How a rider, an elephant, and a path can help you change your organization

By John Purcell © 2012

 

When Tech Corp (not it’s real name) decided to develop new vision, mission, and core values plus a strategy to move in that direction, they invited employees to interact more on the “rough draft” of the plan. What followed threw the leaders back on their heals, as several people opposed many of the changes and even utilized the venue as an opportunity to fire criticism at the leaders about multiple concerns they had about the organization.

A key point from the book Navigating Through Change is that people will experience fear and then a real sense of loss, even grieving, when they know that change is coming.

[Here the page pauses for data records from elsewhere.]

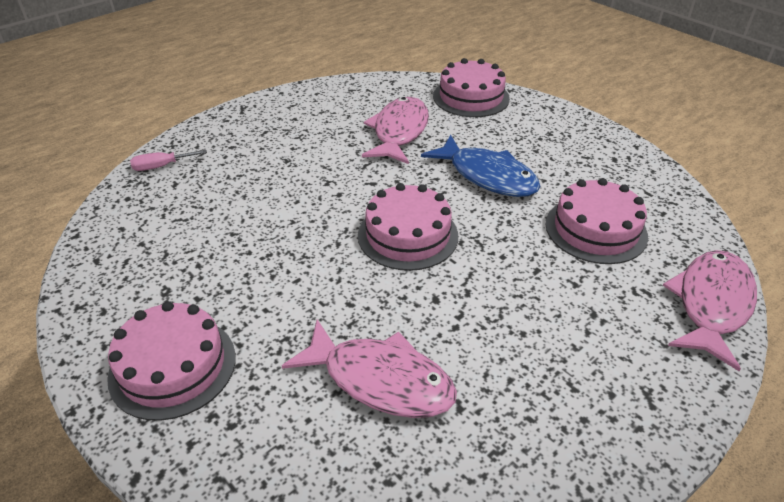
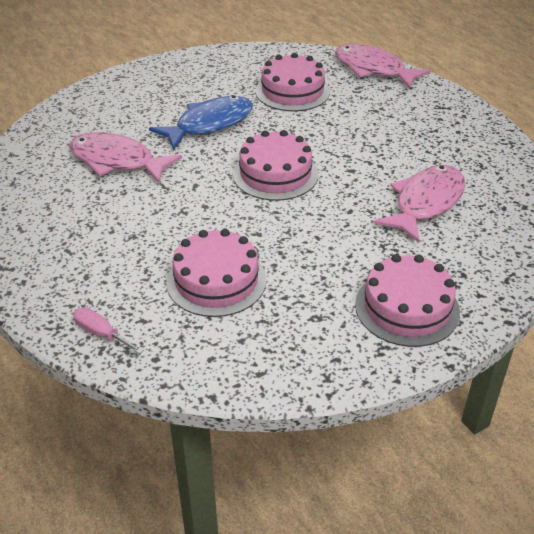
camera: 80 degrees left, 0 degrees up
(161, 166) = (101, 334): pink screwdriver -> pink screwdriver turned 135 degrees clockwise
(471, 97) = (76, 112): pink cake -> pink cake (216, 280)

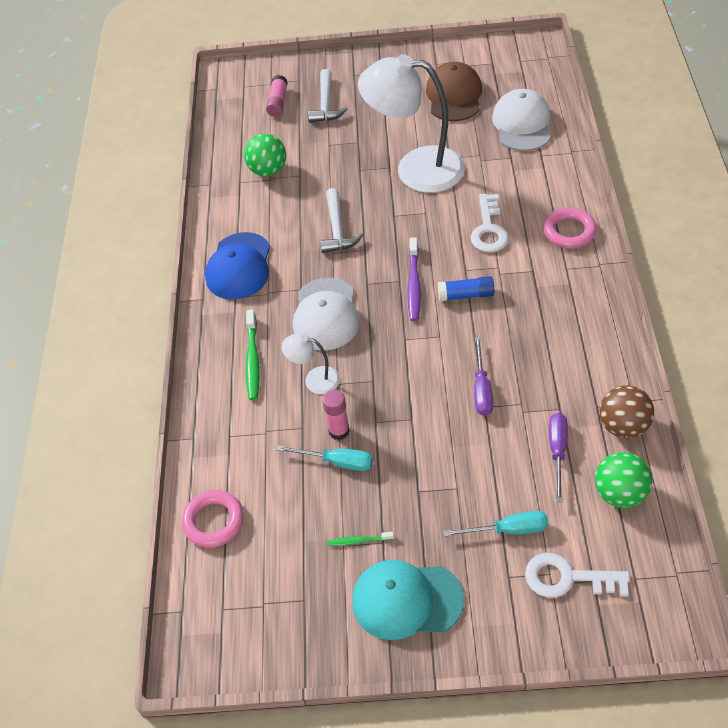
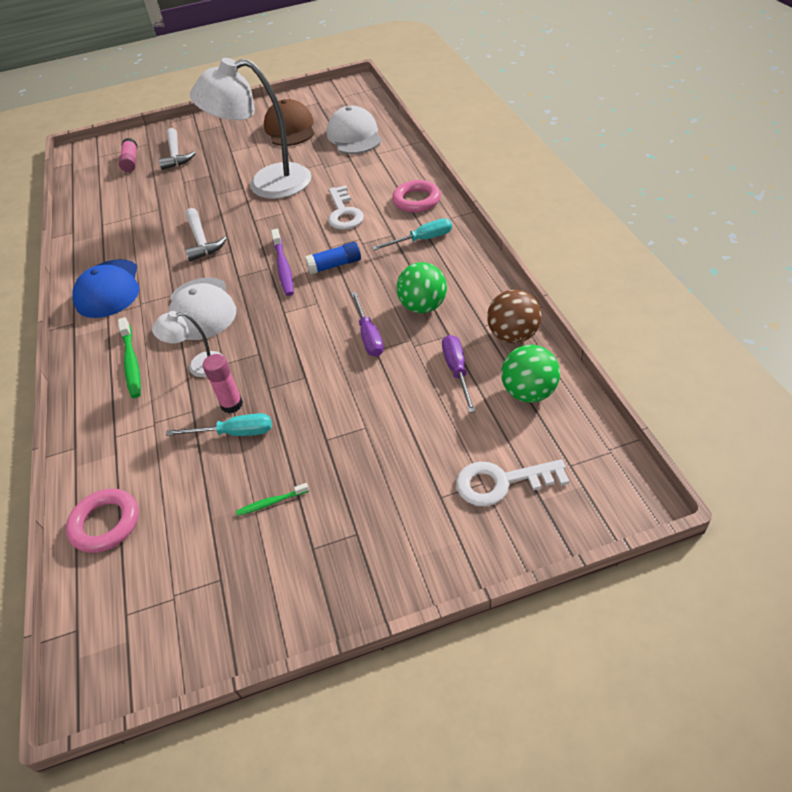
camera: 15 degrees left, 5 degrees down
(268, 170) = (128, 211): green ball -> green ball (423, 306)
(406, 600) = (336, 549): turquoise cap -> none
(508, 530) = (428, 452): turquoise screwdriver -> turquoise screwdriver (422, 240)

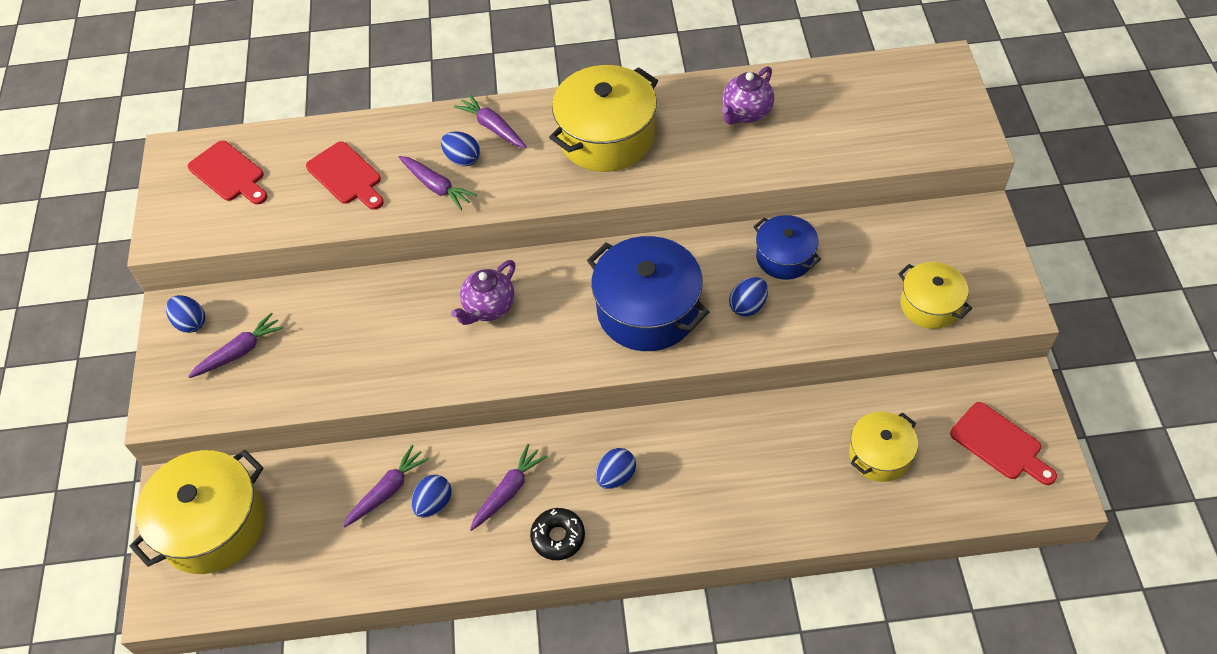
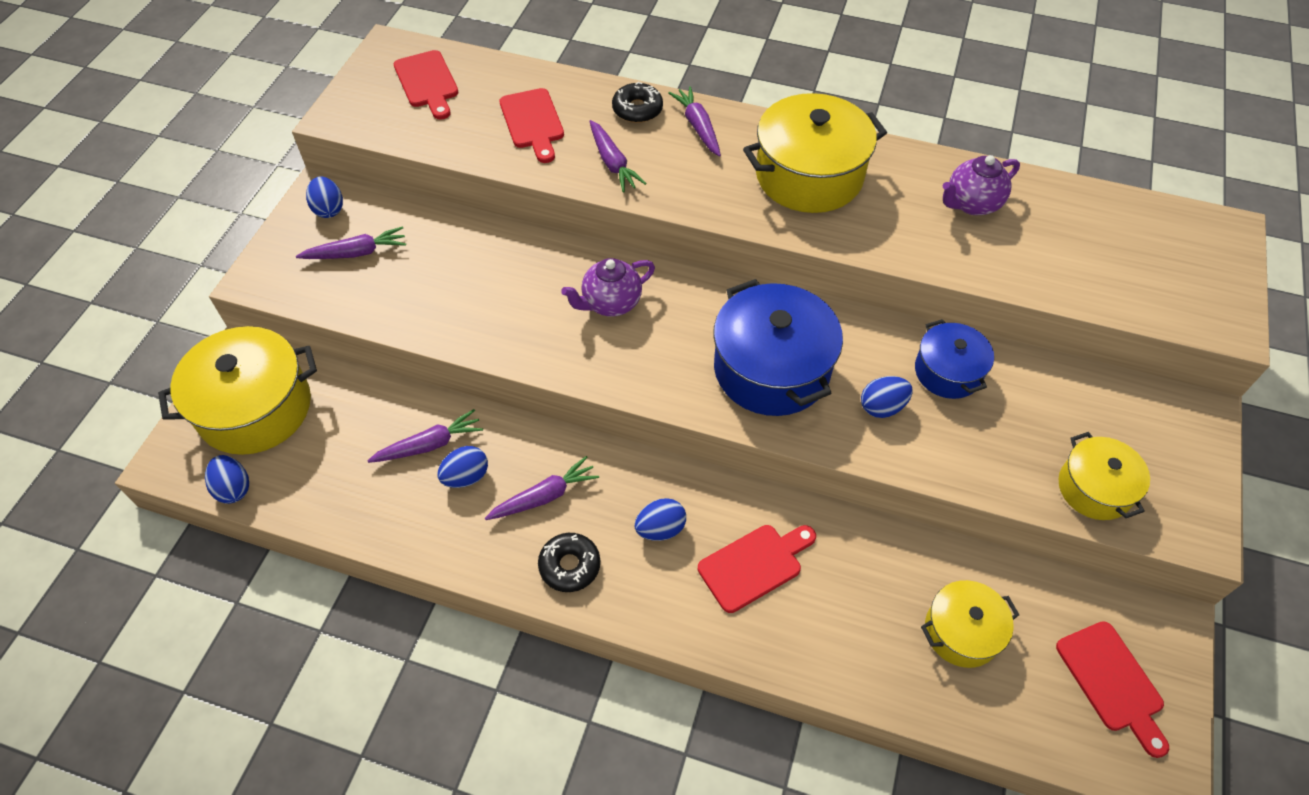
camera: 20 degrees right, 0 degrees up
(432, 130) = (637, 109): none -> black donut
(462, 159) = (652, 146): blue egg -> blue egg (233, 488)
(703, 473) = (754, 565): none -> red cutting board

Last year I read a new book called Switch, How to Change Things When Change is Hard by Chip and Dan Heath. Since then I have helped several organizations apply concepts from the book to their situations. A rider, an elephant, and a path represent the book’s paradigm for change. The premise is that we must direct the rider, which represents our rational thinking, motivate the elephant, which represents our emotions, and shape the path, which represents the new direction of the change. Obviously, the elephant isn’t going to go where he doesn’t want to go, so a core finding is that we can’t ignore the role of emotions in the process of change. The authors do a great job researching the subject and describing numerous case studies to demonstrate and prove their points. I would like to explore how this paradigm applies specifically to an organization, so we will take their points and sub-points and demonstrate how to apply them.

Directing the rider (our rational thinking)

  • Have a distinct vision and describe it so that your people understand where you are all going. Make sure the key leaders are the first to buy in (ideally after helping to shape the vision themselves). Then it’s not one person’s vision but a vision of the leadership. One non-profit that I worked with did this when the leaders took two weekend retreats to shape the strategic plan then took several weeks to unpack the plan with the entire organization.
  • Clarify the steps each person can take to help them as individuals and the organization as a whole to get there. What do you expect of them and why? Make the steps as easy and specific as possible.
  • Who is working in a way that you want to see others doing? Find out what they are doing and reproduce it. One organization did this when they realized that most of the personal growth was coming from people who had been mentored by one key leader. So they found out what he was doing that was so effected and developed a process and coaching for other leaders to enable them to reproduce their leadership as well.

Motivating the elephant (our emotions)

  • Describe the vision in a way that your people can FEEL it and are moved to desire it. Utilize stories, paint a verbal or literal picture, find testimonies, and do anything else that is experiential. Leaders do this effectively when they learn to paint a picture of what the organization could look like one day in the future.
  • Break the change down into bite sized chunks that can be more easily handled emotionally.
  • Challenge and help your people to grow through this change experience. Offering coaching and mentoring to help them not only deal with the change but learn and grow from it can be resources well invested.

Shape the path (the way forward)

  • How can you tweak the environment to make the change easier for people?
  • How can you help people build new habits around the change?
  • How can you make the desired new behaviors contagious to make it more and more easy for others to adapt to them? Rewarding the desired new behavior privately, publicly, and monetarily can all be options.

The bottom line is that change in today’s culture with today’s generations is going to take more REAL leadership from you and not  just directive leadership.